Re: AVCHD to DVD Best MethodYou might be able to determine which HD to SD workflow produces the best video using a test chart.
http://www.belle-nuit.com/testchart.html I used the 1920x1080 chart and went from AVCHD --> DV --> DVD and compared that to going from AVCHD --> DVD. The AVCHD --> DVD workflow produced the better results, IMO. In the first case I used the 1920x1080 AVCHD project preset and shared to a DV-AVI widescreen video. I then used the DV-AVI video in a DV-Widescreen project preset and shared to a DVD-widescreen disc. In the second case I just used the 1920x1080 AVCHD project preset and shared directly to DVD-widescreen disc. EDIT: I should add that I did this with Premiere Elements 10. Dell XPS 8940 Intel 8-core 10th gen.-i7 10700K (3.8-5.1 GHz); 32GB DDR4 2933 MHz RAM; 512 GB SSD; 2 TB 7200 HD; BDRE-drive; NVIDIA(R) Geforce(R) RTX 2060 SUPER(TM) 8G8 GDDR6
Re: AVCHD to DVD Best MethodAs a follow-up... I used Steve's suggestion of exporting my AVCHD video to an AVI file (took 3 hours for 38 mins of video!) The resulting video quality leaves a little to be desired (very slight blur), but I can still use it and chalk it up to experience. Until I can obtain better computers for my students, we are reverting back to DV tape and SD video.

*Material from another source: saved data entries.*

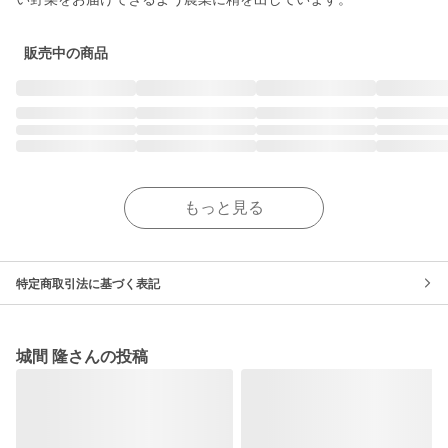
販売中の商品
もっと見る
特定商取引法に基づく表記
城間 隆さんの投稿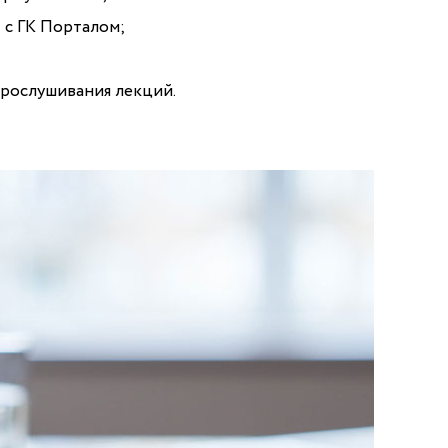
 с ГК Порталом;
прослушивания лекций.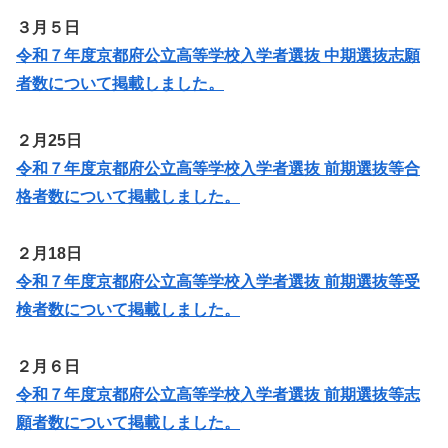
３月５日
令和７年度京都府公立高等学校入学者選抜 中期選抜志願
者数について掲載しました。
２月25日
令和７年度京都府公立高等学校入学者選抜 前期選抜等合
格者数について掲載しました。
２月18日
令和７年度京都府公立高等学校入学者選抜 前期選抜等受
検者数について掲載しました。
２月６日
令和７年度京都府公立高等学校入学者選抜 前期選抜等志
願者数について掲載しました。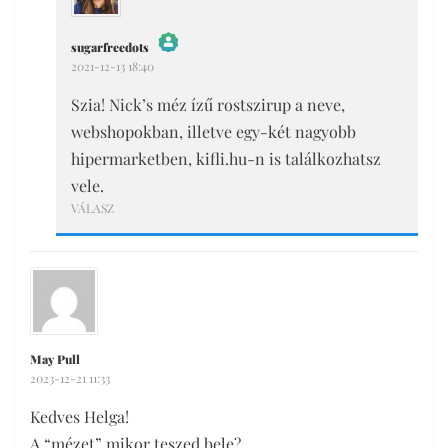
sugarfreedots
2021-12-13 18:40
The Real Person Badge!
Anti-Spam by CleanTalk
Szia! Nick’s méz ízű rostszirup a neve,
webshopokban, illetve egy-két nagyobb
hipermarketben, kifli.hu-n is találkozhatsz
vele.
VÁLASZ
May Pull
2023-12-21 11:33
Kedves Helga!
A “mézet” mikor teszed bele?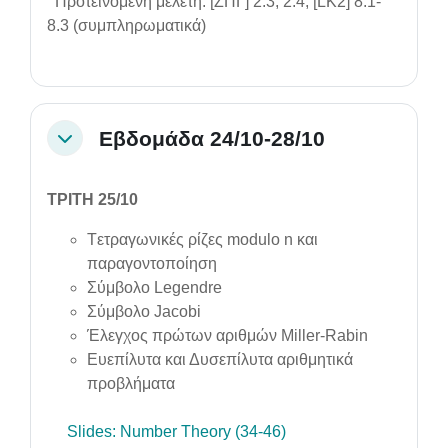
Προτεινόμενη μελέτη: [ΖΠΓ] 2.3, 2.4, [LK2] 8.1-
8.3 (συμπληρωματικά)
Εβδομάδα 24/10-28/10
Collapse
ΤΡΙΤΗ 25/10
Tετραγωνικές ρίζες modulo
n
και
παραγοντοποίηση
Σύμβολο Legendre
Σύμβολο Jacobi
Έλεγχος πρώτων αριθμών Miller-Rabin
Ευεπίλυτα και Δυσεπίλυτα αριθμητικά
προβλήματα
Slides: Number Theory (34-46)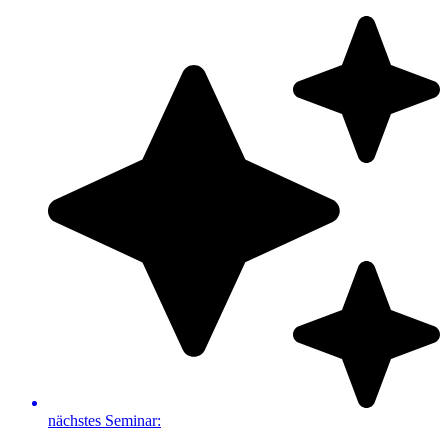
Zum
Inhalt
springen
nächstes Seminar: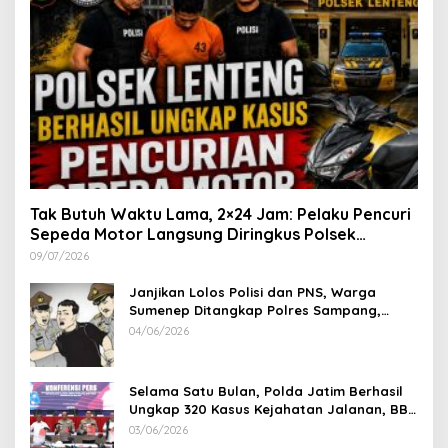
Tak Butuh Waktu Lama, 2×24 Jam: Pelaku Pencuri
Sepeda Motor Langsung Diringkus Polsek
Lenteng di Wilayah Manding
09/07/2026
Janjikan Lolos Polisi dan PNS, Warga
Sumenep Ditangkap Polres Sampang,
Korban Rugi Rp 600 juta
04/06/2026
Selama Satu Bulan, Polda Jatim Berhasil
Ungkap 320 Kasus Kejahatan Jalanan, BB
100 Sepeda Motor dan 12 Mobil Diamankan
03/06/2026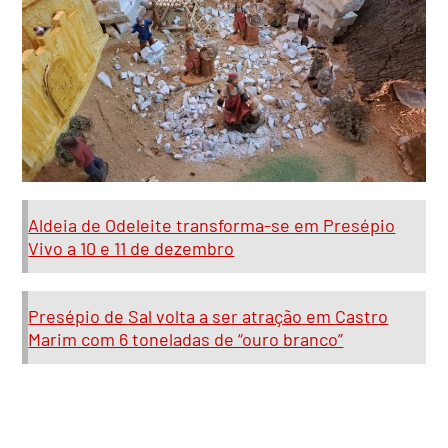
Aldeia de Odeleite transforma-se em Presépio
Vivo a 10 e 11 de dezembro
Presépio de Sal volta a ser atração em Castro
Marim com 6 toneladas de “ouro branco”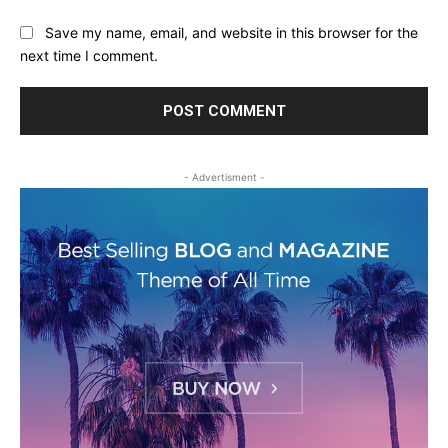
Save my name, email, and website in this browser for the
next time I comment.
- Advertisment -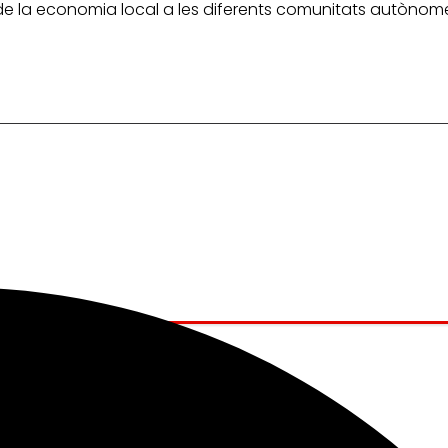
e la economia local a les diferents comunitats autònom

P.S. Bob, I was unable to discover how to convert my videos with Image Mixer 3.5. All my clips were listed in the library, but I found no commands for converting. Maybe my version of Image Mixer doesn't have that feature(?)
Re: AVCHD to DVD Best MethodFrom what I've seen, the best quality would be getting Premiere Elements 10 and putting AVCHD directly onto DVD.